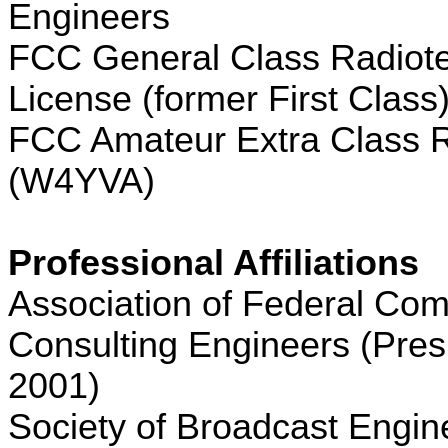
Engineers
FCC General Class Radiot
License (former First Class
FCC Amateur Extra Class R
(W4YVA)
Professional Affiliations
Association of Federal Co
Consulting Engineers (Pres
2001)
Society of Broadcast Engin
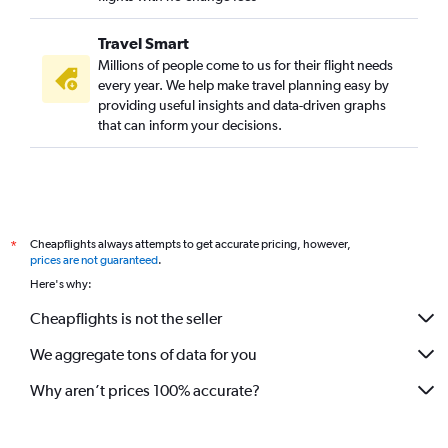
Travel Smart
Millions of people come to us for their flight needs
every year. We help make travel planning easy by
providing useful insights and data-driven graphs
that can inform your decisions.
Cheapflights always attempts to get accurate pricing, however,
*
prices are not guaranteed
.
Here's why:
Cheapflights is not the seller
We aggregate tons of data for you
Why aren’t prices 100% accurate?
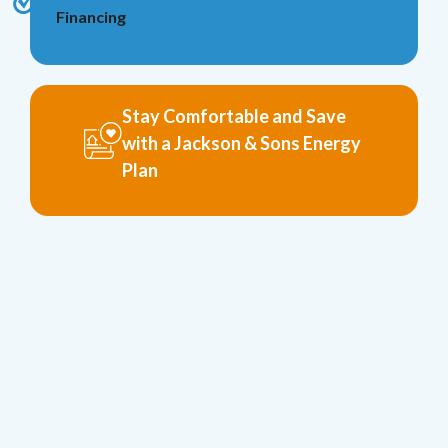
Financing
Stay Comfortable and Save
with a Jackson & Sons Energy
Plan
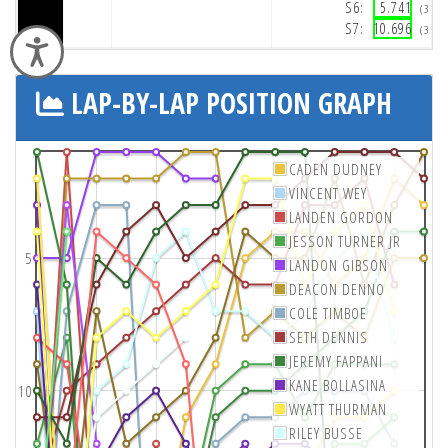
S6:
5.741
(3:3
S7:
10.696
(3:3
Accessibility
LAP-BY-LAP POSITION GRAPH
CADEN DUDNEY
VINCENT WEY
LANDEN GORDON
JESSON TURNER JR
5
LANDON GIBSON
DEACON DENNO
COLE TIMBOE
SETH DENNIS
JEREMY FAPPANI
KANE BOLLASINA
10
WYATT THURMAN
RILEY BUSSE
........
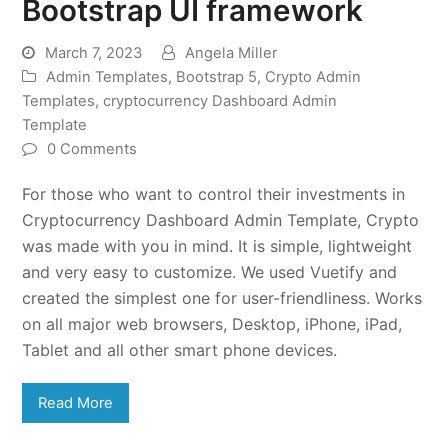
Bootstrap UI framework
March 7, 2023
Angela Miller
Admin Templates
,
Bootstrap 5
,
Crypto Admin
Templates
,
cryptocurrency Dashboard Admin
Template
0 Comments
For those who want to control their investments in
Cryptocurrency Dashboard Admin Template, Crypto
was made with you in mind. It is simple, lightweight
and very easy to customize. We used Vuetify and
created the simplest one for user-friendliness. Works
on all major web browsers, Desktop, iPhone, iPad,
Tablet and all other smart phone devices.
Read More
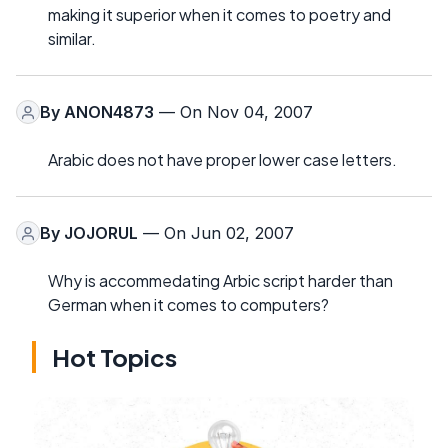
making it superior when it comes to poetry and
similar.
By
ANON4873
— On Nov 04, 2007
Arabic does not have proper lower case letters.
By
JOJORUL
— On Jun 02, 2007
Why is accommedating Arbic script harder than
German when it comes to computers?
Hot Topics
........
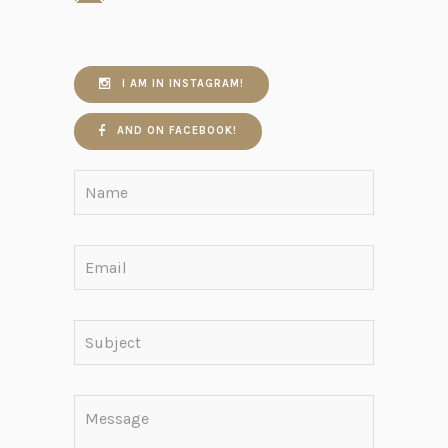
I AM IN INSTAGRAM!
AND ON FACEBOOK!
........
▶ [JOB ITEM] In the listing above, find the line with "Travel Smart" and output it and every line after it up to and including the line with "Accessibility", exactly, minus the pictures.

▶ [WORKED SOLUTION]
Travel Smart
Millions of people come to us for their flight needs
every year. We help make travel planning easy by
providing useful insights and data-driven graphs
that can inform your decisions.
Cheapflights always attempts to get accurate pricing, however,
*
prices are not guaranteed
.
Here's why:
Cheapflights is not the seller
We aggregate tons of data for you
Why aren’t prices 100% accurate?
Financing
Stay Comfortable and Save
with a Jackson & Sons Energy
Plan
S6:
5.741
(3:3
S7:
10.696
(3:3
Accessibility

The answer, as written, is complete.